Model Apps are the types of PowerApps you would create if licensed for Dynamics 365. Developers typically build these Apps from a data model that lives inside of Dataverse (the built-in data repository for Dynamics, which they expanded to allow users to create any data model they want). Microsoft built Model Apps on the Dynamics solution builder that they rolled into the PowerApps platform.
This can be a bit confusing since it seems like there are two separate ways to build PowerApps. If you’re a beginner, I recommend sticking with the Canvas Apps unless you are already familiar with building applications in Dynamics.
The Power Automate Workflow
Power Automate is your workflow and automation engine for the Power Platform. Sure, reading and writing data is fun, but what should happen to that data after you finish manipulating it? Should you send an approval? Are there specific conditions you need to satisfy before writing the data to its data source? This is where Power Automate comes into play.
Here’s a good example: A client recently wanted the ability to pull the latest Canadian- to- US currency value on a daily basis and write it to their SQL Table. With Power Automate, I was able to pull in that value, run a specific calculation on the value, and write it to SQL in just a few actions.
This “Flow”* executes on a timer to run every day at a specific time and automates something that a person had to do manually every single day. It’s a GUI-based workflow engine, so you can see exactly the actions performed, as well as the inputs and outputs to each action when they run.
*Note: Microsoft used to call Power Automate Microsoft Flow, but they renamed it to standardize the “Power” in Power Platform across their products. You may still hear people refer to these specific workflows as Flows in documentation or training.
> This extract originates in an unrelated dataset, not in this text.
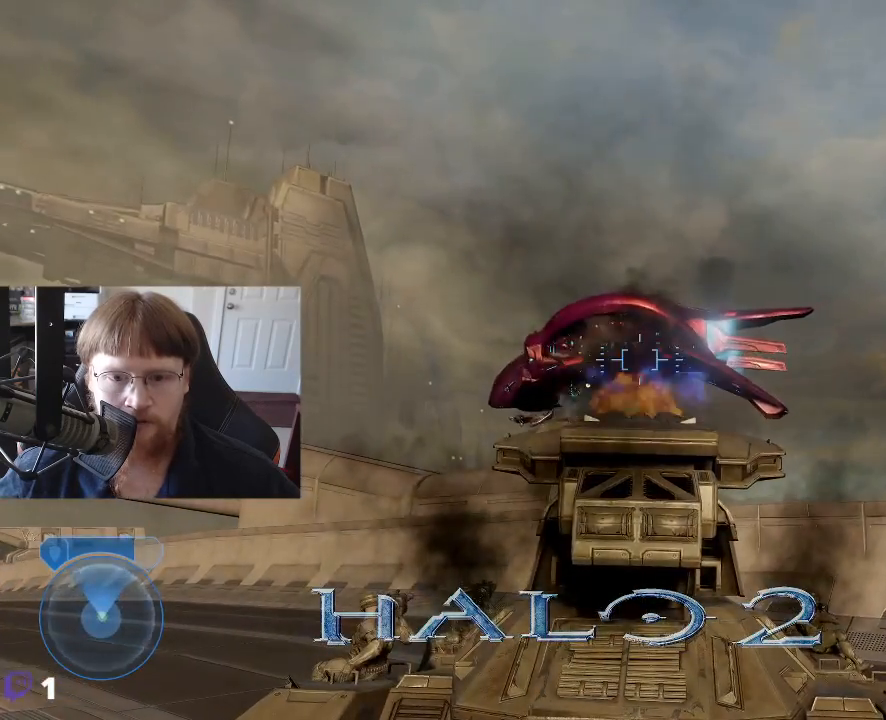
{"keys": [], "events": []}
Using PowerBI as a Citizen Developer
Your executives — especially your CFO — love PowerBI. It is the Power Platform tool for reporting on and calculating your business organization data to provide insights into what is happening across your organization. PowerBI allows you to create dashboards and applications to get a view into the areas of your business that are pertinent for maintaining an understanding of the metrics most valuable to you and your executives.
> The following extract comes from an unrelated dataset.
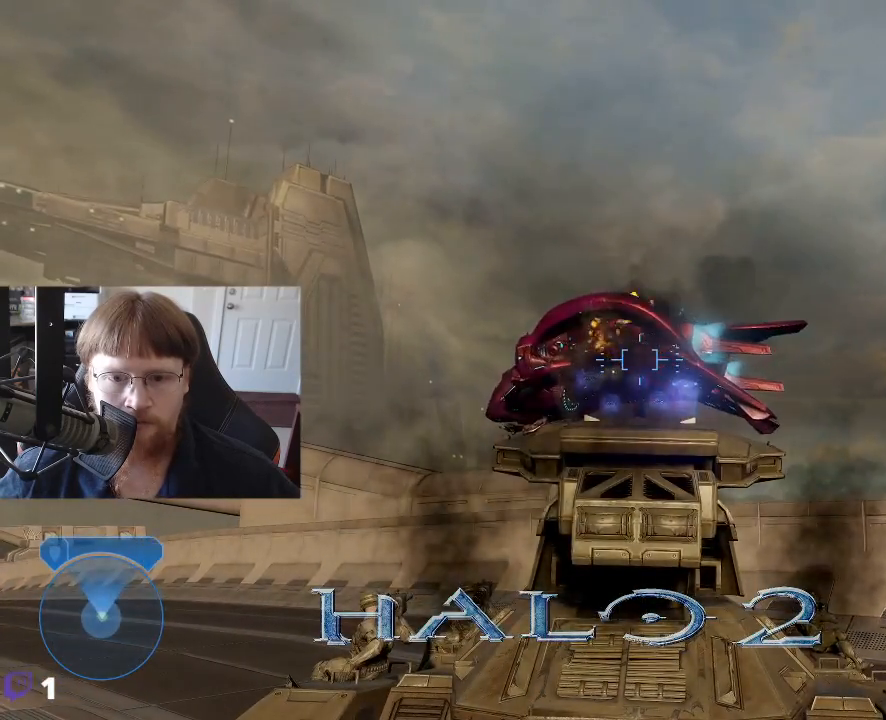
{"keys": [], "events": []}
PowerBI is the replacement for SQL reporting, so if your organization relied on that or Cognos, or any other business intelligence tools, your learning curve for getting into PowerBI should be relatively easy.
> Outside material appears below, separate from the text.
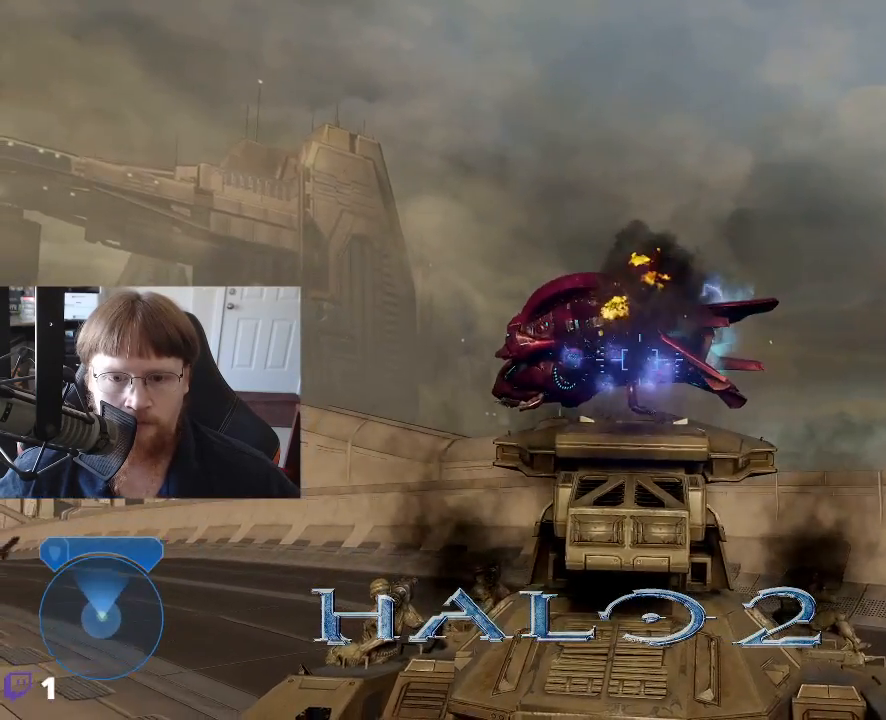
{"keys": [], "events": []}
PowerBI is another drag-and-drop tool, where you can add different components to your dashboard (or combine multiple dashboards into an application), to provide different views on different data. It includes the typical components (tables, charts and others), or you can expand it even further via custom visuals available for download through AppSource (in other words, a Word Cloud visual or custom KPI visuals). You can even insert a PowerApp into your dashboard to provide your users the ability to write data directly from PowerBI dashboards.
How Can You Get Started?
The best next step for you on your citizen developer journey with the Power Platform is to understand what licensing you have for with these products. You can begin learning them with either a trial license, or, if you have an Office 365 license, you can begin to leverage these products as well. Check with your IT group to find out what you have access to, and start your journey toward becoming a citizen developer today.